Sevimli saldırganlık nörobilim ve psikoloji alanında incelenmiş ve araştırmacılar bu durumun çok yönlü etkileşimler sonucu olduğunu öne sürmüştür. Sevimli saldırganlık karşı tarafa bir zarar verme amacı içermese de, sınırların korunması ve otokontrolün sağlanması önemlidir.

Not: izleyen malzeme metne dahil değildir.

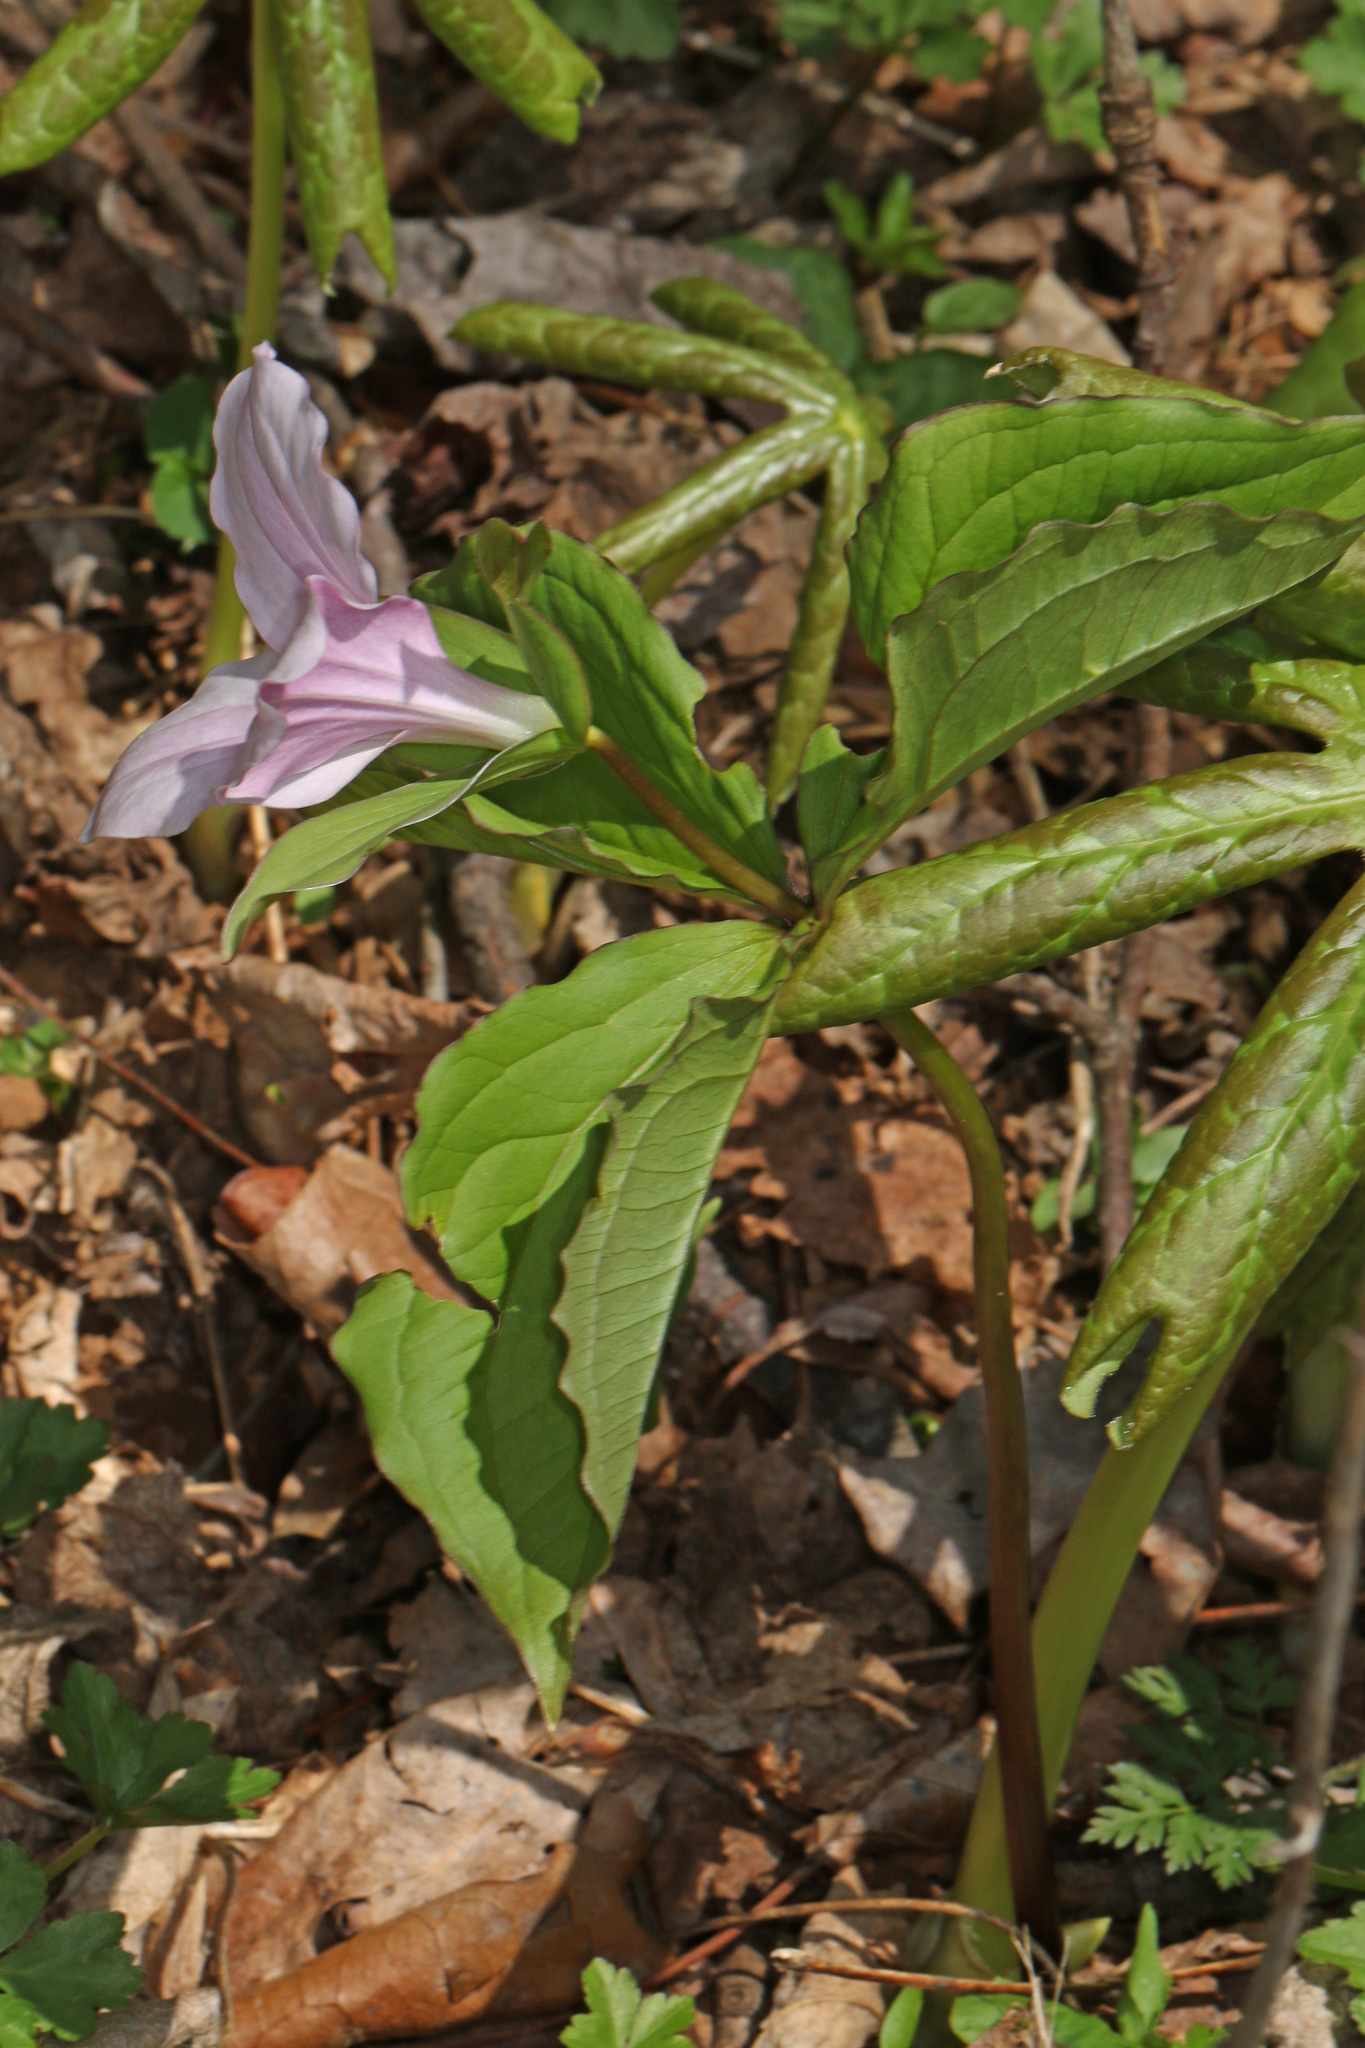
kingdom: Plantae
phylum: Tracheophyta
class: Liliopsida
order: Liliales
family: Melanthiaceae
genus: Trillium
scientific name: Trillium grandiflorum
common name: Great white trillium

Sevimli saldırganlık olgusu ilk olarak 2015 yılında Sosyal Psikolog Oriano Aragon ve arkadaşları tarafından sevimli uyaranları izleme araştırmasında ortaya konulmuştur. Araştırmacılar sevimli saldırganlık psikoloji hakkında 18-40 yaş arası katılımcılar arasında bir çalışma yapmıştır. Buna göre katılımcılara 4 farklı fotoğraf gösterilmiştir. Fotoğrafta yetişkin ve normal görünümü olan hayvanlara göre daha küçük ve daha sevimli hayvanlar sempatik bulunmuştur. Yine gösterilen fotoğraflarda normal kilolu daha az sevimli bebeklere göre yanakları tombul, iri gözlü bebekler daha sempatik bulunmuştur.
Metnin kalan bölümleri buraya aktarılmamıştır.